OK these are the real measurements
Width: 120" (plus 12" overflow chamber)
Height:36"
Depth 24"

sorry again for the incorrect measurements.


----------



## remarkosmoc (Oct 19, 2005)

I get 448 gallons off of those measurements with my calculations


----------



## TheFishGuy (Apr 21, 2005)

:lol: No need to appologize :lol: Seceretly I was hoping those were the correct dimentions 

That's a nice show tank you've got there 8) Some day I'll have to come see it :thumb:


----------



## remarkosmoc (Oct 19, 2005)

Its still a HUGE tank and I'm just as jealous of it as I would be of a 1000 :thumb:

a 4 foot thick tank would be cool though..


----------



## Nova Bill (Apr 29, 2008)

Whoops
I guess I need to change the title of this thread to 
450 gal CA tank

But I think I will still tell the customers it is over 500 gallons. :wink:


----------



## TheFishGuy (Apr 21, 2005)

Nova Bill said:


> Whoops
> I guess I need to change the title of this thread to
> 450 gal CA tank
> 
> But I think I will still tell the customers it is over 500 gallons. :wink:


 :lol: I won't tell if you don't :lol:


----------



## dogofwar (Apr 5, 2004)

If it were my tank (and it's not , I'd clear out all of the cichlids except a single red devil and add a school of a dozen or so bala sharks and a few silver prochilodus or tin foil barbs.

Agree with the others that the Butti's and some others will have to go...even in big tank like that.


----------



## remarkosmoc (Oct 19, 2005)

Or you could put a male and female convict in there all by themselves and see how long it takes to have so many you can't see through it any more


----------



## TheFishGuy (Apr 21, 2005)

:lol: :lol: :lol: :lol: :lol:


----------



## dwarfpike (Jan 22, 2008)

Aw come on, that'd be no fun.
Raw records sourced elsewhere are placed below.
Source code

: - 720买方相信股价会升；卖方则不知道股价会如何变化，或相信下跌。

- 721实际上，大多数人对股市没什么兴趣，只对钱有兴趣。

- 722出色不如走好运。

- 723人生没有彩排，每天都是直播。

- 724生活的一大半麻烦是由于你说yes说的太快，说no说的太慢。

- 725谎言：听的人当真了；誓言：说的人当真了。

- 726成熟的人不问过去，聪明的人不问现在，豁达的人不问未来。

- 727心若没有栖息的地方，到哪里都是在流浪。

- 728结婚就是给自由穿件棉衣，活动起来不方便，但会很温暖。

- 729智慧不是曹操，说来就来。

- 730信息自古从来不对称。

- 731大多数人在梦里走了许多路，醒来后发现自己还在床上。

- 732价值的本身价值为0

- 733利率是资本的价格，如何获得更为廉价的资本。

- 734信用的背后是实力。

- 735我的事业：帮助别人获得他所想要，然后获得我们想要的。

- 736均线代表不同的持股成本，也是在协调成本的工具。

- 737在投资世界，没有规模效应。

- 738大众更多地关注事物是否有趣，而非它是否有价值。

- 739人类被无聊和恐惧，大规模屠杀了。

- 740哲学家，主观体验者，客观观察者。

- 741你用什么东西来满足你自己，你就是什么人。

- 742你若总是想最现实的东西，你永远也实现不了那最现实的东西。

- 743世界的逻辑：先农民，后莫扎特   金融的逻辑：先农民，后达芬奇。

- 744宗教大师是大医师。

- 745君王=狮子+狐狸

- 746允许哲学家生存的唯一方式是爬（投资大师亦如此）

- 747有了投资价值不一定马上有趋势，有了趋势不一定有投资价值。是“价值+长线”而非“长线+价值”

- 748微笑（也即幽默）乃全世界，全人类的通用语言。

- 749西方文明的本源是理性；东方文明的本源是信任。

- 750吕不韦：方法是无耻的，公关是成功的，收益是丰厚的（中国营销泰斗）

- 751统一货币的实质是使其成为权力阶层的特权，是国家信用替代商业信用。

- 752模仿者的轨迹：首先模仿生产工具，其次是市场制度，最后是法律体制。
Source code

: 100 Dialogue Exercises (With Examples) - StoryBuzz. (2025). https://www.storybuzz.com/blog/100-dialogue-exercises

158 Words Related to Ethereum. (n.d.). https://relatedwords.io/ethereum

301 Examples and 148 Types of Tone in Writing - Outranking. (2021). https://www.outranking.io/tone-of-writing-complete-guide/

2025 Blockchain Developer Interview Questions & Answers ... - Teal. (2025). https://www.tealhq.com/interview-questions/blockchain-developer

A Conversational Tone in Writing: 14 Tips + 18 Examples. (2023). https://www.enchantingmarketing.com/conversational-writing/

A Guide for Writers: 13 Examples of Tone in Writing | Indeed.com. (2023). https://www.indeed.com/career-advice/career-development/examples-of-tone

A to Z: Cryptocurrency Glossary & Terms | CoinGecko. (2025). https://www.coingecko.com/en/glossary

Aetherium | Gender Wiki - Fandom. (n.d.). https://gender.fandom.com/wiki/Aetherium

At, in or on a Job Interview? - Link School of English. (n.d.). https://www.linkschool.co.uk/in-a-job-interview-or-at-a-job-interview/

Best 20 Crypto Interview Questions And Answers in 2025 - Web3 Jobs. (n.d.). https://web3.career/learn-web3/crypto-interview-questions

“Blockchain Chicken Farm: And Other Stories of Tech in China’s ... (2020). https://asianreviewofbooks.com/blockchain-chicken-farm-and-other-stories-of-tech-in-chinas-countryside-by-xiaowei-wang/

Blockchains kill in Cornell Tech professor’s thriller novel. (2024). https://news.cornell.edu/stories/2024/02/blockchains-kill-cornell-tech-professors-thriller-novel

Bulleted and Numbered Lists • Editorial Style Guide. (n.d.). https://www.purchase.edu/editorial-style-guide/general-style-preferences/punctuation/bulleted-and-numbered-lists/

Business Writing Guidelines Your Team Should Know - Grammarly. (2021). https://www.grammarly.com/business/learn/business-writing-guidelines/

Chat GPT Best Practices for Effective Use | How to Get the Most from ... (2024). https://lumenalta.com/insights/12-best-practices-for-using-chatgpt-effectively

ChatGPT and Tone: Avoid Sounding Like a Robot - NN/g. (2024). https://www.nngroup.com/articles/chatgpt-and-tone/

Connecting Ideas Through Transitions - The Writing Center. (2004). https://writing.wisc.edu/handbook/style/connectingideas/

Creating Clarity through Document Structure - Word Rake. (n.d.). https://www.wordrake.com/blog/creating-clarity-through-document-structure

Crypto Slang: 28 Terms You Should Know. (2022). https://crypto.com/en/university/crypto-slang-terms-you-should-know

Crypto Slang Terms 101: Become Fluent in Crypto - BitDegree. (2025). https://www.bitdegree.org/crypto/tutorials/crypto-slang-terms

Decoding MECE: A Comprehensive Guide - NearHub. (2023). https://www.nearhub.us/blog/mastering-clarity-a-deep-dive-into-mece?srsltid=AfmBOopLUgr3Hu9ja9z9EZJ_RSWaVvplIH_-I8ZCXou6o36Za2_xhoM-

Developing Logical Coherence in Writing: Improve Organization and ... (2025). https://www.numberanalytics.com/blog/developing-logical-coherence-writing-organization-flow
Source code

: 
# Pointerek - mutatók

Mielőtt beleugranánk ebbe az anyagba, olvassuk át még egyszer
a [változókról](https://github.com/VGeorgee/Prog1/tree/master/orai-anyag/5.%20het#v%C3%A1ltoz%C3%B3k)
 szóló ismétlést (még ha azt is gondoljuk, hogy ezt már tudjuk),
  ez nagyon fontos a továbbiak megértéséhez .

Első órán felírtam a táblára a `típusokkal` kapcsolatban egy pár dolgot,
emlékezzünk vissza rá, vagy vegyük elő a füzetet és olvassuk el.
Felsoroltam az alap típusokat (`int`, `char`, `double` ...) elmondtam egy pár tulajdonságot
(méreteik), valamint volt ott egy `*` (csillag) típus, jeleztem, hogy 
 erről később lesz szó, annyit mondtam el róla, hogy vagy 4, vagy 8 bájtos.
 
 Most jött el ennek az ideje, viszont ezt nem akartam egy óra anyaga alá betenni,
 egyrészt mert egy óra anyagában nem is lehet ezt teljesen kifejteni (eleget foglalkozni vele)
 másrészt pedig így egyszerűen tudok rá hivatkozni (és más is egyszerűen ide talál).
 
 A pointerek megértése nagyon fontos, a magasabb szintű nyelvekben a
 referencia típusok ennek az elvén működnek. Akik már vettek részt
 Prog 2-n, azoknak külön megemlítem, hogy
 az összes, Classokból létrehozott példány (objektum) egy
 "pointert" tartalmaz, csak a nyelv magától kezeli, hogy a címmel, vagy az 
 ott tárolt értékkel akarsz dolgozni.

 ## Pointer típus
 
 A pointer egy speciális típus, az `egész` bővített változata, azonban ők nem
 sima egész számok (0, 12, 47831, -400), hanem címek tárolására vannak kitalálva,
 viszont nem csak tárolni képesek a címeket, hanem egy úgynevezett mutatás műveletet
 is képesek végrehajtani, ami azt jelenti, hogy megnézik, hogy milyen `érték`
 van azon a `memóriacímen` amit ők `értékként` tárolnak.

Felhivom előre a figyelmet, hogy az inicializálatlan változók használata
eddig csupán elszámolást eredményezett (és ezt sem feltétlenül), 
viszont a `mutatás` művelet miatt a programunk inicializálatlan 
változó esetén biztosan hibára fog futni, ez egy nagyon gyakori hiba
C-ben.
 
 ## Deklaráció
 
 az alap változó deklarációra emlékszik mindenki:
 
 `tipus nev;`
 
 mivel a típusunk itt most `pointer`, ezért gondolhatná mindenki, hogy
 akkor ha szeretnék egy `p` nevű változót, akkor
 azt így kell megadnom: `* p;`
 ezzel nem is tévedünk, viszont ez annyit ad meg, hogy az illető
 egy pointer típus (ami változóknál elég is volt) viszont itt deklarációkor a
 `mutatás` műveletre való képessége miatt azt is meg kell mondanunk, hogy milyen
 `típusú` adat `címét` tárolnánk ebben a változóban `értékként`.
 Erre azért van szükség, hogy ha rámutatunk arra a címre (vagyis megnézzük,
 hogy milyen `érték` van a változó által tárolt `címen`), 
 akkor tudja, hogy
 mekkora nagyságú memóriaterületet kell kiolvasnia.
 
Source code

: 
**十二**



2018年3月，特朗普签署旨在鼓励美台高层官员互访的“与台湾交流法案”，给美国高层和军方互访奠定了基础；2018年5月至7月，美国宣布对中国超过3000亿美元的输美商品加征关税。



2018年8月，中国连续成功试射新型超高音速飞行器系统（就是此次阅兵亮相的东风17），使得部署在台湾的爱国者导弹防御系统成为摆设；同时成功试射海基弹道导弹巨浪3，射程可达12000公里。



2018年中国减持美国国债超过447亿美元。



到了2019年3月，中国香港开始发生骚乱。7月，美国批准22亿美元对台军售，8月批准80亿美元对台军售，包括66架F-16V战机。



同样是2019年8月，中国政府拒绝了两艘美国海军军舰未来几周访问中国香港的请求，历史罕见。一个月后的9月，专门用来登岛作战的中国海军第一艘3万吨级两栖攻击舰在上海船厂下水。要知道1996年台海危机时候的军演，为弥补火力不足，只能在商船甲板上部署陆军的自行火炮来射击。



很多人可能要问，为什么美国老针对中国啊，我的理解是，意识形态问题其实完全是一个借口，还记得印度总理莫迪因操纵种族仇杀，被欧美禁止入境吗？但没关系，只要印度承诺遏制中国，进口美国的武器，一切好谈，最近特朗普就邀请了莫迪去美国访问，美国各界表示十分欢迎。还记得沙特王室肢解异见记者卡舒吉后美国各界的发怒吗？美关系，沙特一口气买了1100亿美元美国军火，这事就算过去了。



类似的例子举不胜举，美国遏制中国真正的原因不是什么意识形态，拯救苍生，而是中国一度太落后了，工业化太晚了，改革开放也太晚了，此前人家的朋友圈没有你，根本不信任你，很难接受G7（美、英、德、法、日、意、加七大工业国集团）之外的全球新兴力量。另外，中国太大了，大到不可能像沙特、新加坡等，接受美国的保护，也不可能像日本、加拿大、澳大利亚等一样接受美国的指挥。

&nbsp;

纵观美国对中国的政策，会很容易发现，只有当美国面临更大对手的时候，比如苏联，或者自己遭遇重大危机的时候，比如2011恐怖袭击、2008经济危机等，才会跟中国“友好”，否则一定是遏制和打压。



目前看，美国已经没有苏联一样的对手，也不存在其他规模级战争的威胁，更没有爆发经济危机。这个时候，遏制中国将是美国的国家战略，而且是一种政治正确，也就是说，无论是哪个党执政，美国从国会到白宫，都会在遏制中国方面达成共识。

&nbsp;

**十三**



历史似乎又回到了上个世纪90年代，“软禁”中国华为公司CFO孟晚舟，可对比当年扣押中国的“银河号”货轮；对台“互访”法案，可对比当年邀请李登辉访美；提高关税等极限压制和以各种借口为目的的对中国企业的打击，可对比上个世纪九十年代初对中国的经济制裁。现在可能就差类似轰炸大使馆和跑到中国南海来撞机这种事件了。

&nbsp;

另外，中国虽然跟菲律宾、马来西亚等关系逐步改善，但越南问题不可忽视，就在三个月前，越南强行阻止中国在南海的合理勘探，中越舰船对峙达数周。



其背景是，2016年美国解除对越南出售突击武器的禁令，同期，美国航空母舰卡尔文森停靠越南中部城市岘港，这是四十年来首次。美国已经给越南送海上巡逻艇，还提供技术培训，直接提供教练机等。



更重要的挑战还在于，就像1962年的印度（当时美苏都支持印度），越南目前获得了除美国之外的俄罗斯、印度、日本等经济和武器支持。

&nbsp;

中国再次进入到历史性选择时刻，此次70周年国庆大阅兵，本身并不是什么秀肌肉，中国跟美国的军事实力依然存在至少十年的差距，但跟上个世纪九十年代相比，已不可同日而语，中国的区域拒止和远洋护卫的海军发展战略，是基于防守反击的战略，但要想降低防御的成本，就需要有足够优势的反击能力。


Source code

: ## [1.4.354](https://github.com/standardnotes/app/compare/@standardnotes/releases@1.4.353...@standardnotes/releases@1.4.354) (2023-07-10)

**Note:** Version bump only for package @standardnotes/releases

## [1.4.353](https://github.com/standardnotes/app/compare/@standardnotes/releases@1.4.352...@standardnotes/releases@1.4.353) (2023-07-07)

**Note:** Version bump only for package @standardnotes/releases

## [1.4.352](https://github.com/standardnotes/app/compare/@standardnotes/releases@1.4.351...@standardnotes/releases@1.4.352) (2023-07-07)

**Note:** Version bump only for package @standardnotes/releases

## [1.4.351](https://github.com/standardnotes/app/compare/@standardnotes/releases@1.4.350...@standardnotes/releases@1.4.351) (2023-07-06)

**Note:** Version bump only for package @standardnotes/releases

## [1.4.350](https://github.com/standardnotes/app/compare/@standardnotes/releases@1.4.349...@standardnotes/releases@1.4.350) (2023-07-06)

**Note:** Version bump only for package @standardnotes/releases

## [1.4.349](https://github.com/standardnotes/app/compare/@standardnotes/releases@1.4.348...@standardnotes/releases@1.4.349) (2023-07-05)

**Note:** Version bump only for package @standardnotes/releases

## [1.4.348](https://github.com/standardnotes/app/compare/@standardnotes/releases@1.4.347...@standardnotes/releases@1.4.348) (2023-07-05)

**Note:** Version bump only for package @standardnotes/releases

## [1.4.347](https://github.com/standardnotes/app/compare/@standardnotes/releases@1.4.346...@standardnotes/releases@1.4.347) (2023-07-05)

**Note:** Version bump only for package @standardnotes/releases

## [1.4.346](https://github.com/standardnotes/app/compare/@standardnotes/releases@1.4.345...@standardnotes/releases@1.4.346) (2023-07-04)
All us convict keepers know it'd be like two weeks, three weeks tops. :lol:

The only reason *TFG's* 800 tank wasn't full of convicts after a month was only cuase they kept getting eaten!


----------



## TheFishGuy (Apr 21, 2005)

This is true  But then again that's their purpose


----------



## BlackShark11k (Feb 16, 2007)

Convicts...

you get two, end up with two hundred :lol:

I don't care what should go in there, but i think the buttis should stay 8) no big tank is complete with out some tilapia


----------



## dwarfpike (Jan 22, 2008)

> no big tank is complete with out some tilapia


Especially in a restruant. :lol:


----------



## Nova Bill (Apr 29, 2008)

We do serve Tilapia here in the restaurant. I can picture it now,

Extremely Fresh, Soy Sesame Tilapia $15.95

Much better than trading them to the LFS for supplies. :lol:

(before anyone calls the health dept on me I am just joking)


----------



## TheFishGuy (Apr 21, 2005)

Personally I really like tilapia (the aquarium fish and the meal) I'd keep em too, but that might be all you have left in the tank after a few years. They do get huge you know 8)


----------



## dwarfpike (Jan 22, 2008)

Try pyschology.

Order a big plate of that yummy sounding tilapia dish you get, sit it down in front of the tank. Eat it with lots of "mmmmm"'s and "yummmm"'s then look at the butti's and with your sternest voice tell them to place nice or their end up like their nile cousin on the plate.

I promise it'll work!!! :thumb:


----------



## TheFishGuy (Apr 21, 2005)

Unfortunately they'll be drooling over the plate of fish too so that might not work... :lol:


----------



## fitznacio (Nov 9, 2006)

i just would be afraid of those two red tail cats that you have in there. I can see it now, while I am sitting down eating the weekend this evenings special the the convicts :fish: are swiming around aimlessly the suddenly become a snack for those redtail catfish when they reach the 8 inch mark, no thats dinner entertainment :lol:


----------



## TheFishGuy (Apr 21, 2005)

He's got redtail sharks, not RTC's. There's about a 4' difference


----------